Sunday, January 30, 2011

Circling Venice, Circling New York

Along with all its other advantages, New York City offers its residents an excellent course of preparation for living in any other place in the world with a reputation for inefficiency and nightmarish bureaucracy.

My Italian relatives and friends almost can't wait to hear of the frustration stirred up in me by the Italian system. It seems like a point of pride for them: an essential element of the Italian experience--like visiting the Doge's Palace or Roman Coliseum--that they'd really hate for me to miss. They're eager to commiserate, to offer their support. I'm afraid I've disappointed them because, in fact, my experience with the Italian system hasn't been too bad.

On the contrary, I was amazed by how easily I was able to obtain my codice fiscale (tax ID), enroll Sandro and myself in the National health service and get him the one vaccine he lacked, file for a residency permit, enroll in a state language course for stranieri. At no point did I encounter long lines. Never did I feel shunted aside by some bureaucrat so flush with job security that work was the last thing he or she did while at the office.

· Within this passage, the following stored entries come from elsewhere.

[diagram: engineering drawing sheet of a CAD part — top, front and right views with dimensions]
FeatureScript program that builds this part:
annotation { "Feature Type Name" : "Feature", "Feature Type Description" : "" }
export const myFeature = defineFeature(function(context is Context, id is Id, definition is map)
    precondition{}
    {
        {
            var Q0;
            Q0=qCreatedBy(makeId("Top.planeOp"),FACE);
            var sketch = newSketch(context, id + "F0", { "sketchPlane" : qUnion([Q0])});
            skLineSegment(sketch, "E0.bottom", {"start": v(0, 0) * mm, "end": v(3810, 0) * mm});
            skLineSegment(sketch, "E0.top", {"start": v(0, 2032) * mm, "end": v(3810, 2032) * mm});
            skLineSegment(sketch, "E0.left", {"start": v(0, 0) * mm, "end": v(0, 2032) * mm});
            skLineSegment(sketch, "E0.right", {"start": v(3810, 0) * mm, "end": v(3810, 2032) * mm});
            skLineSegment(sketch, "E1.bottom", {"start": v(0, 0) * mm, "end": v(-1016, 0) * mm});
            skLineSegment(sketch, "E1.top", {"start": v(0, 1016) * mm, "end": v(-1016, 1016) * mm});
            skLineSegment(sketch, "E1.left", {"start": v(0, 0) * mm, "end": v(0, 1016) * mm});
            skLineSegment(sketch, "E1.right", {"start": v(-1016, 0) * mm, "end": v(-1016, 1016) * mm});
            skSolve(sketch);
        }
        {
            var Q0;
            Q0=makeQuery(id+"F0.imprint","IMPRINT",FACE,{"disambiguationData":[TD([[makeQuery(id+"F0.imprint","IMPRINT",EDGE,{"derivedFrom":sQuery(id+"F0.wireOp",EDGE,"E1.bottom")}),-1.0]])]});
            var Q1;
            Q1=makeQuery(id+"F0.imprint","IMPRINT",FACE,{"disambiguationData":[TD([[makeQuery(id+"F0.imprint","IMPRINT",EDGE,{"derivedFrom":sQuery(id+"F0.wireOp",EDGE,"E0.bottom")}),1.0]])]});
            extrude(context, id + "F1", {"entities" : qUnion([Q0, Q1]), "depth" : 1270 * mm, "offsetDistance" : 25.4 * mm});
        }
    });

Perhaps I've been taken in by the famous charm of the Italians that writers like Beppe Severgnini warn all of us newcomers against. But charm is nothing to sneeze at in a state employee, especially when they're actually helping you. In either of the two US post offices near our apartment in Brooklyn you could almost swear that you'd been dropped into one of those old prison movies--and you were the one wearing stripes. Gray, dirty, gloomy, these are places where you do your time and the exchanges from one side of the bullet-proof glass to the other often teeter on the edge of contempt, ready to tilt into open hostility.

Of course it hasn't been entirely smooth sailing. My pursuit of a Carta di Soggiorno for my wife Jen (allowing her to stay in the country for an extended period of years) has evolved into the circular route that, according to my architect cousin, is typical of Italian public life. You begin at Office A and are immediately directed to Office B. But your matter falls outside the jurisdiction of Office B, which must direct you to Office C. At Office C you find out that had you arrived 2 months earlier they would have been able to help you, but now you must go to Office D, to which responsibility for such things has been transferred. At Office D no one knows what in the world you're talking about and after a protracted discussion among the staff it's determined that Office A is where you should be...

Maybe someone from some place other than New York City could join with my cousin and that old American spaghetti sauce commercial and exclaim, "Now that's Italian!" But I've been through similar scenarios when I attempted to obtain (unsuccessfully) a copy of my mother's Brooklyn birth certificate. When I needed to obtain a copy of our marriage certificate and have it apostilled. When I sold our 1997 Toyota Camry and needed to cancel the insurance on it.

Or perhaps--though I certainly hope not--everyone everywhere has some experience of this same dizzying route. For my recent attempt to change my American health insurance coverage followed this path as well--and the company was located in North Carolina.

Maybe this route is universal wherever one must deal with large business entities, whether public or private, and varies only by degrees or intensity from place to place, country to country.

Or maybe the only difference from place to place is people's response to this inescapable contemporary experience. Italians, with perhaps a fatalism quite foreign to most Americans, accept it as a defining part of their national experience, while Americans insist with indignity that it is a glaring anomaly, a rupture in what should be, or could be, a perfectly efficient system.  

Maybe, that is, Italians sacrifice almost all hope for improvement and gain a sense of fellowship. While Americans maintain their hope in something like perfectibility by isolating the experience--and inevitably those who undergo it--as atypical.

Each country's attitude has its advantages. Each could gain by adopting a bit of the other's.